The masters was fully asynchronous text-based on WebCT. Small groups of maybe 7-10 people to a discussion group. Many dropped out. Maybe some would have stayed if the course was designed differently. I don’t know. I was too desperate and hungry to let anything stop me.

B. Best/Right Fit
This is again something you can’t really predict ahead of time when designing a course, but maybe you put in enough flexibility to allow different combinations of “good fit”. For example, different tutors in the masters had different approaches to ELearning and pretty strong ones coz it was an MEd in eLearning. For 3 or 4 of 5 modules I had a particular tutor, Nick, who is still a good friend. For one module I had someone I didn’t get along with at all and whose views on eLearning annoyed the heck out of me. Other students complained of othet tutors being toooo chatty and hands-on, and some that their tutors were toooo absent and hands-off. But for me, Nick was just right and it worked out well. You can’t design or plan for chemistry like that, or give it a formula.

C. Comfort
How do you achieve comfort in an online course? For me, comfort came in those informal, third spaces and in tangential conversations. And yet I was also comfortable with information overload and not keeping up. I am not sure why, maybe it’s just that as an undergraduate senior I figured I didn’t need to put in more than x% effort to get an A, so I worked just enough to get an A and no more? And it stuck. Recovering perfectionist who knows i am not doing it 100% but has learned to live with it.
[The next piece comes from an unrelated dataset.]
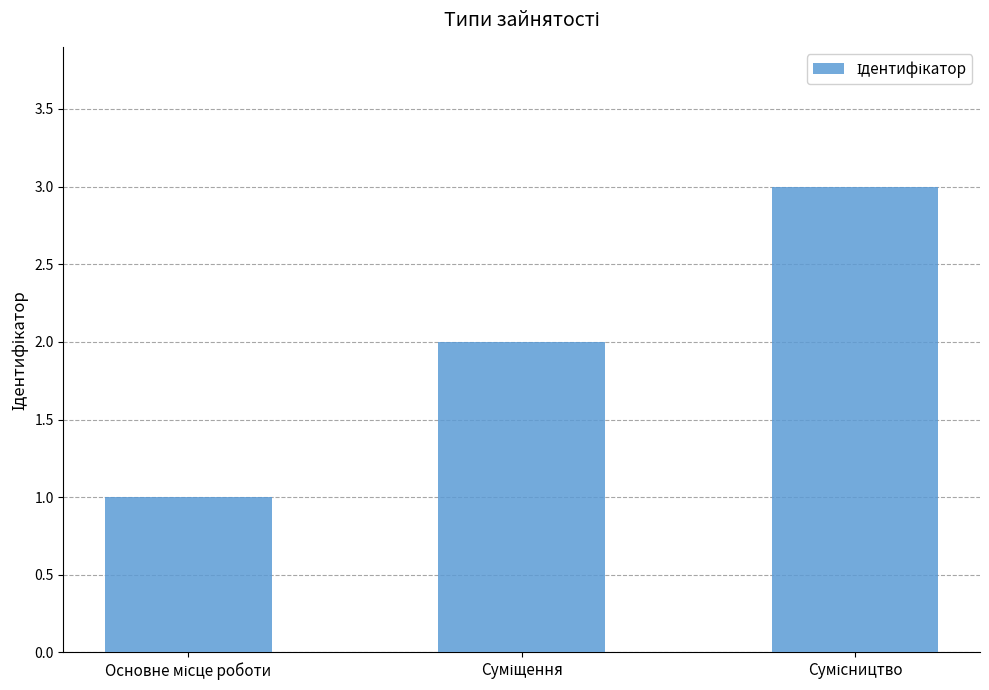

What is the greatest value displayed?

3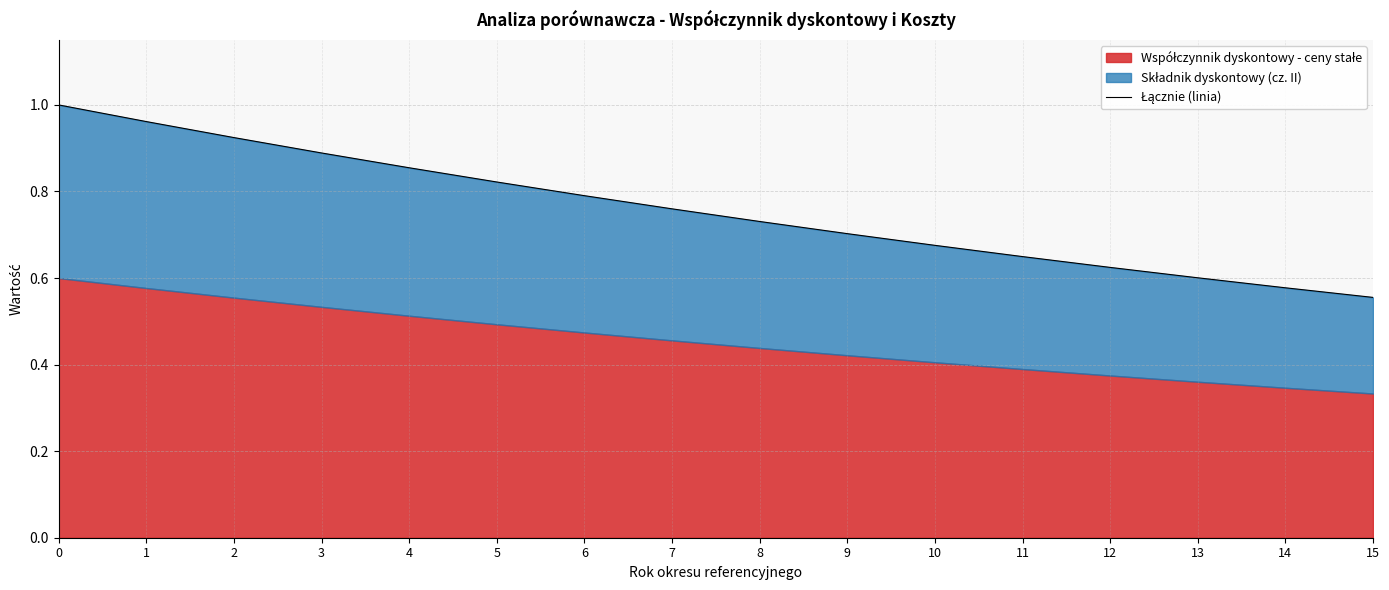

The value at 7 is 1.2. True or false?

False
How do you prepare someone to teach an online course that will be to their comfort and their students’, given those may be different things?

D. Different ways
When I first got into online learning I tried 3 different courses. Short, long; for credit, free, etc, so I had a broad view of what ELearning could be. I kept doing that until I don’t think there’s a new way of doing ELearning that i haven’t tried or plan to try. It’s really hard to give faculty that kind of experience when introducing them to ELearning.

What’s the point of this post?

Michael mentioned how important it is for teachers to experience a good online course as learners in order to be good online teachers. In my meeting with his department, they highlighted how learning in a fully online course made faculty more successful later in teaching blended – and it made me realize how blending a workshop about blending makes faculty rely too much on f2f and less on online – so maybe we need to really meet them less often. Maybe just once or twice or not at all. I don’t know. But I also don’t know offhand if designing well with a good caring instructor will be enough if learners aren’t hungry. If they aren’t comfortable. If the fit just doesn’t work. I can think of ways of allowing different pathways and helping them set their own direction, etc. But the hunger part? I don’t think you can work on that in the way chefs work on smell and visuals to intice people to taste. Or can you?
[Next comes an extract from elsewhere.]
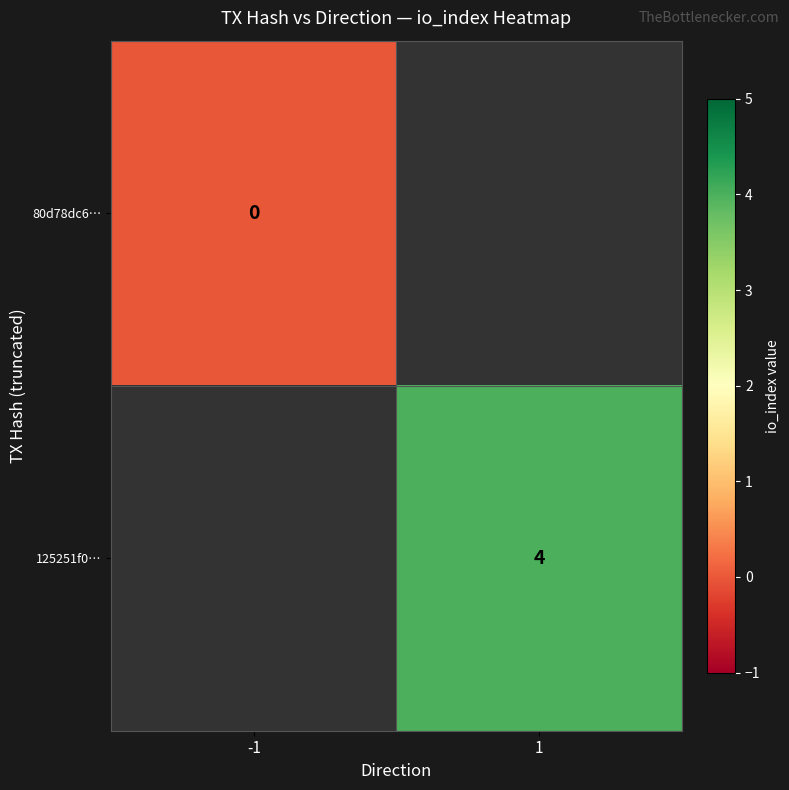

At which category does the chart reach its minimum across all series?

-1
One thought on “Online Learning Experiences that Shape Us

  1. You’ve certainly touched on some important factors linked to why I enjoyed and became an advocate for online learning, integrated tech in teaching and learning, and connecting people to purpose. Being ‘hungry’ for the opportunities that teaching with technology can bring is one way to ensure success. But not everyone knows what the ‘meal’ may be or even know what’s on the menu. Then it’s comfort, fit and variety that will keep teachers and learners coming back for more.

    I agree that teaching online is very different than teaching F2F, and teaching with tech in F2F classrooms is also very different. Experiencing, seeing, playing, trying and making mistakes may not be optimal in higher ed teaching but it would work if there’s a guide or model. Those who have effective online courses should be visible, share their thinking, even when mistakes get made.
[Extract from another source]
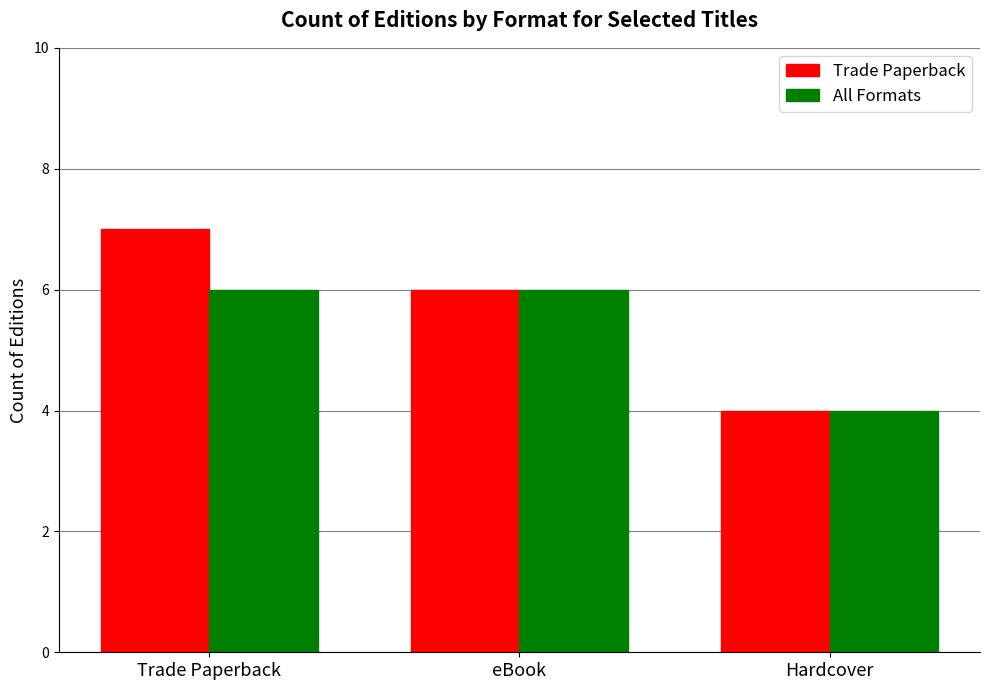

Are the bars horizontal?

No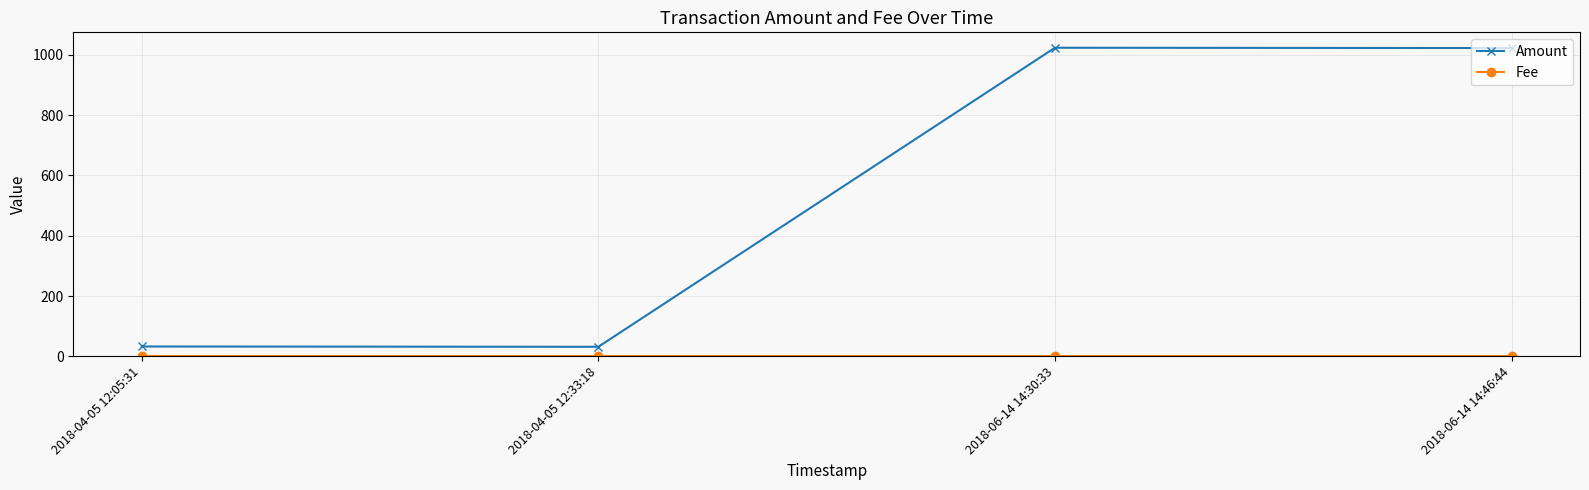

Does the chart have visible grid lines?

Yes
    Your final question digs into my thinking about wayfinding – smells and aroma may lead people to the meal, image and presentation of the meal may entice them to try it, and the flavours will keep them at the table. All these are part of the wayfinding experience in digital learning spaces. Those who design digital learning/teaching places need to keep the full range of senses activated and engaged. Those who come to the table need to be open to the possibilities.